Render every line of the material below as a Markdown table with two columns, Row and Text, numbering the rows in order and leaving out any blank lines.

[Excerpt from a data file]
────────────────

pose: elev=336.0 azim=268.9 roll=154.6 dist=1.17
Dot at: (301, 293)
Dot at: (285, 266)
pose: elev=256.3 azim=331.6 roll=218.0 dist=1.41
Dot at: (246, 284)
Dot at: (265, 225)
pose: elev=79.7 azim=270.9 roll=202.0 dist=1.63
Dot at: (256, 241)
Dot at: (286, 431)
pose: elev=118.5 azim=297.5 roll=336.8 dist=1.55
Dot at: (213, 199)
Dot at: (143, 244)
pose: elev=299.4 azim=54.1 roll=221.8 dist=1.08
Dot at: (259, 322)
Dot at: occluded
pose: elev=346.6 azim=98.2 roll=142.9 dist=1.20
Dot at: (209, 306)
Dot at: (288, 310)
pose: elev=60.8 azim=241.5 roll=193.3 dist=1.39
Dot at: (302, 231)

────────────────

**Answer to the task**
| Row | Text |
|---|---|
| 1 | pose: elev=336.0 azim=268.9 roll=154.6 dist=1.17 |
| 2 | Dot at: (301, 293) |
| 3 | Dot at: (285, 266) |
| 4 | pose: elev=256.3 azim=331.6 roll=218.0 dist=1.41 |
| 5 | Dot at: (246, 284) |
| 6 | Dot at: (265, 225) |
| 7 | pose: elev=79.7 azim=270.9 roll=202.0 dist=1.63 |
| 8 | Dot at: (256, 241) |
| 9 | Dot at: (286, 431) |
| 10 | pose: elev=118.5 azim=297.5 roll=336.8 dist=1.55 |
| 11 | Dot at: (213, 199) |
| 12 | Dot at: (143, 244) |
| 13 | pose: elev=299.4 azim=54.1 roll=221.8 dist=1.08 |
| 14 | Dot at: (259, 322) |
| 15 | Dot at: occluded |
| 16 | pose: elev=346.6 azim=98.2 roll=142.9 dist=1.20 |
| 17 | Dot at: (209, 306) |
| 18 | Dot at: (288, 310) |
| 19 | pose: elev=60.8 azim=241.5 roll=193.3 dist=1.39 |
| 20 | Dot at: (302, 231) |